::: SUPPLIED RECORDS :::

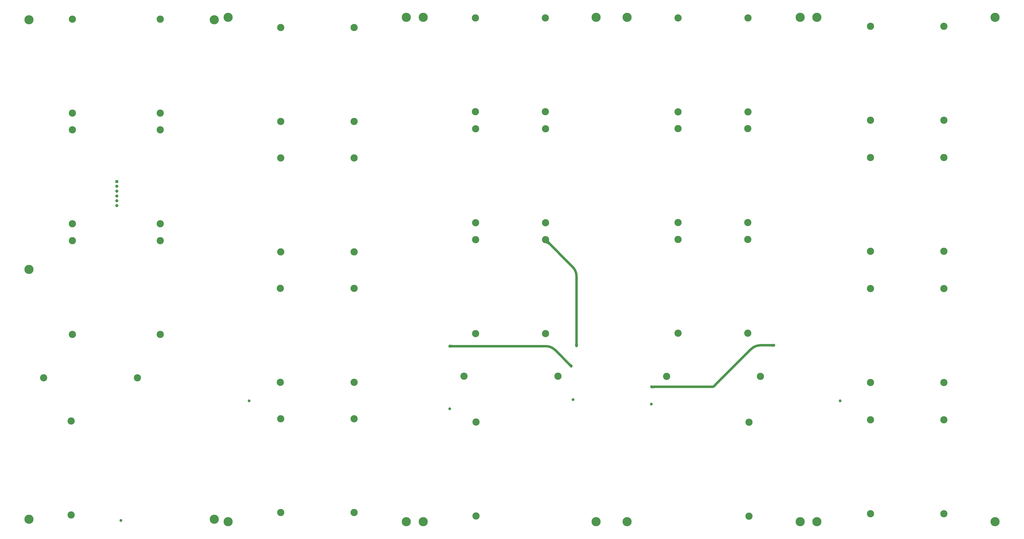
<source format=gbl>
G04 #@! TF.GenerationSoftware,KiCad,Pcbnew,7.0.8*
G04 #@! TF.CreationDate,2024-02-17T16:19:58-08:00*
G04 #@! TF.ProjectId,FlexDeploySidePanels,466c6578-4465-4706-9c6f-795369646550,rev?*
G04 #@! TF.SameCoordinates,Original*
G04 #@! TF.FileFunction,Copper,L4,Bot*
G04 #@! TF.FilePolarity,Positive*
%FSLAX46Y46*%
G04 Gerber Fmt 4.6, Leading zero omitted, Abs format (unit mm)*
G04 Created by KiCad (PCBNEW 7.0.8) date 2024-02-17 16:19:58*
%MOMM*%
%LPD*%
G01*
G04 APERTURE LIST*
G04 #@! TA.AperFunction,ComponentPad*
%ADD10C,3.000000*%
G04 #@! TD*
G04 #@! TA.AperFunction,ComponentPad*
%ADD11R,1.308000X1.308000*%
G04 #@! TD*
G04 #@! TA.AperFunction,ComponentPad*
%ADD12C,1.308000*%
G04 #@! TD*
G04 #@! TA.AperFunction,ComponentPad*
%ADD13C,2.600000*%
G04 #@! TD*
G04 #@! TA.AperFunction,ConnectorPad*
%ADD14C,3.800000*%
G04 #@! TD*
G04 #@! TA.AperFunction,ViaPad*
%ADD15C,1.200000*%
G04 #@! TD*
G04 #@! TA.AperFunction,Conductor*
%ADD16C,1.000000*%
G04 #@! TD*
G04 APERTURE END LIST*
D10*
X472450000Y-308454797D03*
X472450000Y-269454797D03*
X306900000Y-141450000D03*
X306900000Y-102450000D03*
X147000000Y-141999000D03*
X147000000Y-102999000D03*
D11*
X128950000Y-170450000D03*
D12*
X128950000Y-172450000D03*
X128950000Y-174450000D03*
X128950000Y-176450000D03*
X128950000Y-178450000D03*
X128950000Y-180450000D03*
D10*
X277950000Y-194650000D03*
X277950000Y-233650000D03*
X391100000Y-141500000D03*
X391100000Y-102500000D03*
D13*
X169450000Y-103250000D03*
D14*
X169450000Y-103250000D03*
D10*
X273150000Y-251300000D03*
X312150000Y-251300000D03*
X362000000Y-148500000D03*
X362000000Y-187500000D03*
X197000000Y-269000000D03*
X197000000Y-308000000D03*
D13*
X92450000Y-310750000D03*
D14*
X92450000Y-310750000D03*
D10*
X98500000Y-252000000D03*
X137500000Y-252000000D03*
D13*
X340900000Y-311750000D03*
D14*
X340900000Y-311750000D03*
D10*
X277900000Y-102450000D03*
X277900000Y-141450000D03*
X441950000Y-160454797D03*
X441950000Y-199454797D03*
X362000000Y-194500000D03*
X362000000Y-233500000D03*
D13*
X493700000Y-311750000D03*
D14*
X493700000Y-311750000D03*
D10*
X227500000Y-199666666D03*
X227500000Y-160666666D03*
D13*
X328000000Y-311750000D03*
D14*
X328000000Y-311750000D03*
D13*
X412700000Y-311750000D03*
D14*
X412700000Y-311750000D03*
D13*
X340900000Y-102250000D03*
D14*
X340900000Y-102250000D03*
D10*
X391500000Y-309510000D03*
X391500000Y-270510000D03*
D13*
X175200000Y-311750000D03*
D14*
X175200000Y-311750000D03*
D10*
X396250000Y-251460000D03*
X357250000Y-251460000D03*
D13*
X249200000Y-102250000D03*
D14*
X249200000Y-102250000D03*
D10*
X196850000Y-214833332D03*
X196850000Y-253833332D03*
D13*
X412700000Y-102250000D03*
D14*
X412700000Y-102250000D03*
D13*
X249200000Y-311750000D03*
D14*
X249200000Y-311750000D03*
D13*
X92456000Y-103251000D03*
D14*
X92456000Y-103251000D03*
D10*
X441950000Y-214954797D03*
X441950000Y-253954797D03*
X391000000Y-187500000D03*
X391000000Y-148500000D03*
D13*
X419720000Y-311750000D03*
D14*
X419720000Y-311750000D03*
D10*
X110500000Y-103000000D03*
X110500000Y-142000000D03*
X147000000Y-188000000D03*
X147000000Y-149000000D03*
X110500000Y-195000000D03*
X110500000Y-234000000D03*
X391000000Y-233500000D03*
X391000000Y-194500000D03*
X197000000Y-106500000D03*
X197000000Y-145500000D03*
X472450000Y-199454797D03*
X472450000Y-160454797D03*
X227500000Y-308000000D03*
X227500000Y-269000000D03*
D13*
X175200000Y-102250000D03*
D14*
X175200000Y-102250000D03*
D10*
X227500000Y-253833332D03*
X227500000Y-214833332D03*
X441950000Y-105954797D03*
X441950000Y-144954797D03*
D13*
X256200000Y-311750000D03*
D14*
X256200000Y-311750000D03*
D10*
X277950000Y-148550000D03*
X277950000Y-187550000D03*
X306950000Y-187550000D03*
X306950000Y-148550000D03*
D13*
X169450000Y-310769000D03*
D14*
X169450000Y-310769000D03*
D10*
X362000000Y-102500000D03*
X362000000Y-141500000D03*
D13*
X419700000Y-102250000D03*
D14*
X419700000Y-102250000D03*
D10*
X441950000Y-269454797D03*
X441950000Y-308454797D03*
D13*
X493700000Y-102250000D03*
D14*
X493700000Y-102250000D03*
D10*
X110000000Y-270000000D03*
X110000000Y-309000000D03*
X278100000Y-309400000D03*
X278100000Y-270400000D03*
X472450000Y-144954797D03*
X472450000Y-105954797D03*
X110500000Y-149000000D03*
X110500000Y-188000000D03*
D13*
X256200000Y-102250000D03*
D14*
X256200000Y-102250000D03*
D13*
X328000000Y-102250000D03*
D14*
X328000000Y-102250000D03*
D10*
X306950000Y-233650000D03*
X306950000Y-194650000D03*
X472450000Y-253954797D03*
X472450000Y-214954797D03*
X147000000Y-234000000D03*
X147000000Y-195000000D03*
X197000000Y-160666666D03*
X197000000Y-199666666D03*
D13*
X92450000Y-207000000D03*
D14*
X92450000Y-207000000D03*
D10*
X227500000Y-145500000D03*
X227500000Y-106500000D03*
D15*
X318400000Y-261050000D03*
X350950000Y-262900000D03*
X267200000Y-264885000D03*
X183896000Y-261620000D03*
X130600000Y-311250000D03*
X429314000Y-261574797D03*
X351028000Y-255778000D03*
X401828000Y-238506000D03*
X317650000Y-247150000D03*
X267200000Y-238850000D03*
X319850000Y-238750000D03*
D16*
X377951999Y-254507999D02*
X377443998Y-255015999D01*
X377316999Y-255142999D02*
X377063000Y-255397000D01*
X376936000Y-255524000D02*
X377063000Y-255397000D01*
X377443998Y-255015999D02*
X377316999Y-255142999D01*
X401828000Y-238506000D02*
X396207963Y-238506000D01*
X376322789Y-255778000D02*
X351028000Y-255778000D01*
X377951999Y-254507999D02*
X392360207Y-240099792D01*
X376322789Y-255777995D02*
G75*
G03*
X376935999Y-255523999I11J867195D01*
G01*
X396207963Y-238505960D02*
G75*
G03*
X392360208Y-240099793I37J-5441540D01*
G01*
X267200000Y-238850000D02*
X307096036Y-238850000D01*
X310943792Y-240443792D02*
X317650000Y-247150000D01*
X310943784Y-240443800D02*
G75*
G03*
X307096036Y-238850000I-3847784J-3847800D01*
G01*
X319850000Y-238750000D02*
X319850000Y-209803963D01*
X318256207Y-205956207D02*
X306950000Y-194650000D01*
X319850010Y-209803963D02*
G75*
G03*
X318256206Y-205956208I-5441610J-37D01*
G01*
G04 #@! TA.AperFunction,Conductor*
G36*
X320346883Y-237193427D02*
G01*
X320350306Y-237201386D01*
X320360400Y-237577335D01*
X320385200Y-237851670D01*
X320414800Y-238088329D01*
X320439582Y-238362461D01*
X320439604Y-238362831D01*
X320449677Y-238738005D01*
X320446473Y-238746367D01*
X320438295Y-238750015D01*
X320438001Y-238750019D01*
X319850000Y-238751000D01*
X319261998Y-238750019D01*
X319253731Y-238746578D01*
X319250318Y-238738299D01*
X319250322Y-238738005D01*
X319260395Y-238362831D01*
X319260415Y-238362487D01*
X319285200Y-238088329D01*
X319314800Y-237851670D01*
X319339600Y-237577340D01*
X319349694Y-237201385D01*
X319353342Y-237193208D01*
X319361390Y-237190000D01*
X320338610Y-237190000D01*
X320346883Y-237193427D01*
G37*
G04 #@! TD.AperFunction*
G04 #@! TA.AperFunction,Conductor*
G36*
X308427533Y-194723516D02*
G01*
X308435623Y-194727353D01*
X308438638Y-194734800D01*
X308446089Y-194951871D01*
X308446089Y-194951873D01*
X308446090Y-194951877D01*
X308499547Y-195199004D01*
X308499548Y-195199007D01*
X308499547Y-195199007D01*
X308611090Y-195464925D01*
X308793184Y-195749154D01*
X308931108Y-195906289D01*
X309051030Y-196042916D01*
X309053912Y-196051393D01*
X309050510Y-196058906D01*
X308358906Y-196750510D01*
X308350633Y-196753937D01*
X308342916Y-196751030D01*
X308206289Y-196631108D01*
X308049154Y-196493184D01*
X308049151Y-196493182D01*
X307764932Y-196311094D01*
X307764929Y-196311093D01*
X307764925Y-196311090D01*
X307499007Y-196199548D01*
X307499005Y-196199547D01*
X307499004Y-196199547D01*
X307251877Y-196146090D01*
X307251873Y-196146089D01*
X307251871Y-196146089D01*
X307034800Y-196138638D01*
X307026649Y-196134929D01*
X307023516Y-196127534D01*
X306949941Y-194662211D01*
X306952948Y-194653778D01*
X306961039Y-194649941D01*
X306962199Y-194649941D01*
X308427533Y-194723516D01*
G37*
G04 #@! TD.AperFunction*
G04 #@! TA.AperFunction,Conductor*
G36*
X351039991Y-255178321D02*
G01*
X351415176Y-255188395D01*
X351415512Y-255188415D01*
X351689670Y-255213200D01*
X351926329Y-255242800D01*
X352200658Y-255267600D01*
X352576614Y-255277694D01*
X352584792Y-255281342D01*
X352588000Y-255289390D01*
X352588000Y-256266609D01*
X352584573Y-256274882D01*
X352576614Y-256278305D01*
X352260430Y-256286795D01*
X352200658Y-256288400D01*
X351926329Y-256313200D01*
X351689670Y-256342800D01*
X351415536Y-256367582D01*
X351415166Y-256367604D01*
X351039994Y-256377677D01*
X351031632Y-256374473D01*
X351027984Y-256366295D01*
X351027980Y-256366001D01*
X351027000Y-255778000D01*
X351027980Y-255189998D01*
X351031421Y-255181731D01*
X351039700Y-255178318D01*
X351039991Y-255178321D01*
G37*
G04 #@! TD.AperFunction*
G04 #@! TA.AperFunction,Conductor*
G36*
X267211991Y-238250321D02*
G01*
X267587176Y-238260395D01*
X267587512Y-238260415D01*
X267861670Y-238285200D01*
X268098329Y-238314800D01*
X268372658Y-238339600D01*
X268748614Y-238349694D01*
X268756792Y-238353342D01*
X268760000Y-238361390D01*
X268760000Y-239338609D01*
X268756573Y-239346882D01*
X268748614Y-239350305D01*
X268432430Y-239358795D01*
X268372658Y-239360400D01*
X268098329Y-239385200D01*
X267861670Y-239414800D01*
X267587536Y-239439582D01*
X267587166Y-239439604D01*
X267211994Y-239449677D01*
X267203632Y-239446473D01*
X267199984Y-239438295D01*
X267199980Y-239438001D01*
X267199000Y-238850000D01*
X267199980Y-238261998D01*
X267203421Y-238253731D01*
X267211700Y-238250318D01*
X267211991Y-238250321D01*
G37*
G04 #@! TD.AperFunction*
G04 #@! TA.AperFunction,Conductor*
G36*
X316908732Y-245701194D02*
G01*
X317029468Y-245815616D01*
X317181709Y-245959896D01*
X317393228Y-246136342D01*
X317581502Y-246282754D01*
X317732523Y-246408734D01*
X317792877Y-246459080D01*
X317793139Y-246459312D01*
X318027808Y-246681709D01*
X318065555Y-246717482D01*
X318069203Y-246725660D01*
X318065999Y-246734022D01*
X318065794Y-246734233D01*
X317650707Y-247150707D01*
X317234233Y-247565794D01*
X317225954Y-247569207D01*
X317217687Y-247565766D01*
X317217482Y-247565555D01*
X316959312Y-247293139D01*
X316959080Y-247292877D01*
X316782754Y-247081502D01*
X316636342Y-246893228D01*
X316459896Y-246681709D01*
X316249142Y-246459326D01*
X316201194Y-246408732D01*
X316197991Y-246400372D01*
X316201413Y-246392414D01*
X316892414Y-245701413D01*
X316900686Y-245697987D01*
X316908732Y-245701194D01*
G37*
G04 #@! TD.AperFunction*
G04 #@! TA.AperFunction,Conductor*
G36*
X401824367Y-237909526D02*
G01*
X401828015Y-237917704D01*
X401828019Y-237917998D01*
X401829000Y-238506000D01*
X401828019Y-239094001D01*
X401824578Y-239102268D01*
X401816299Y-239105681D01*
X401816005Y-239105677D01*
X401440831Y-239095604D01*
X401440461Y-239095582D01*
X401166329Y-239070800D01*
X400929670Y-239041200D01*
X400655340Y-239016400D01*
X400595678Y-239014798D01*
X400279386Y-239006305D01*
X400271208Y-239002657D01*
X400268000Y-238994609D01*
X400268000Y-238017390D01*
X400271427Y-238009117D01*
X400279385Y-238005694D01*
X400655340Y-237995600D01*
X400929670Y-237970800D01*
X401166329Y-237941200D01*
X401440487Y-237916415D01*
X401440820Y-237916395D01*
X401816005Y-237906322D01*
X401824367Y-237909526D01*
G37*
G04 #@! TD.AperFunction*
M02*

</source>
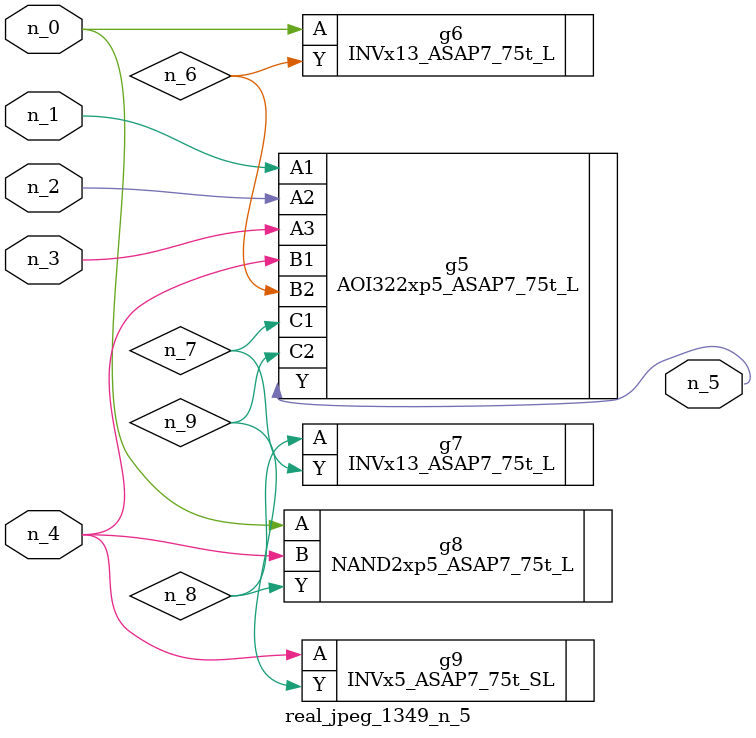
<source format=v>
module real_jpeg_1349_n_5 (n_4, n_0, n_1, n_2, n_3, n_5);

input n_4;
input n_0;
input n_1;
input n_2;
input n_3;

output n_5;

wire n_8;
wire n_6;
wire n_7;
wire n_9;

INVx13_ASAP7_75t_L g6 ( 
.A(n_0),
.Y(n_6)
);

NAND2xp5_ASAP7_75t_L g8 ( 
.A(n_0),
.B(n_4),
.Y(n_8)
);

AOI322xp5_ASAP7_75t_L g5 ( 
.A1(n_1),
.A2(n_2),
.A3(n_3),
.B1(n_4),
.B2(n_6),
.C1(n_7),
.C2(n_9),
.Y(n_5)
);

INVx5_ASAP7_75t_SL g9 ( 
.A(n_4),
.Y(n_9)
);

INVx13_ASAP7_75t_L g7 ( 
.A(n_8),
.Y(n_7)
);


endmodule
</source>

:::

**YOUR TASK**
Output the lines of the records above exactly as they appear, from the line containing "X317650000Y-247150000D01*" through the line containing "X309050510Y-196058906D01*".

**RESPONSE TO THE TASK**
X317650000Y-247150000D01*
X310943784Y-240443800D02*
G75*
G03*
X307096036Y-238850000I-3847784J-3847800D01*
G01*
X319850000Y-238750000D02*
X319850000Y-209803963D01*
X318256207Y-205956207D02*
X306950000Y-194650000D01*
X319850010Y-209803963D02*
G75*
G03*
X318256206Y-205956208I-5441610J-37D01*
G01*
G04 #@! TA.AperFunction,Conductor*
G36*
X320346883Y-237193427D02*
G01*
X320350306Y-237201386D01*
X320360400Y-237577335D01*
X320385200Y-237851670D01*
X320414800Y-238088329D01*
X320439582Y-238362461D01*
X320439604Y-238362831D01*
X320449677Y-238738005D01*
X320446473Y-238746367D01*
X320438295Y-238750015D01*
X320438001Y-238750019D01*
X319850000Y-238751000D01*
X319261998Y-238750019D01*
X319253731Y-238746578D01*
X319250318Y-238738299D01*
X319250322Y-238738005D01*
X319260395Y-238362831D01*
X319260415Y-238362487D01*
X319285200Y-238088329D01*
X319314800Y-237851670D01*
X319339600Y-237577340D01*
X319349694Y-237201385D01*
X319353342Y-237193208D01*
X319361390Y-237190000D01*
X320338610Y-237190000D01*
X320346883Y-237193427D01*
G37*
G04 #@! TD.AperFunction*
G04 #@! TA.AperFunction,Conductor*
G36*
X308427533Y-194723516D02*
G01*
X308435623Y-194727353D01*
X308438638Y-194734800D01*
X308446089Y-194951871D01*
X308446089Y-194951873D01*
X308446090Y-194951877D01*
X308499547Y-195199004D01*
X308499548Y-195199007D01*
X308499547Y-195199007D01*
X308611090Y-195464925D01*
X308793184Y-195749154D01*
X308931108Y-195906289D01*
X309051030Y-196042916D01*
X309053912Y-196051393D01*
X309050510Y-196058906D01*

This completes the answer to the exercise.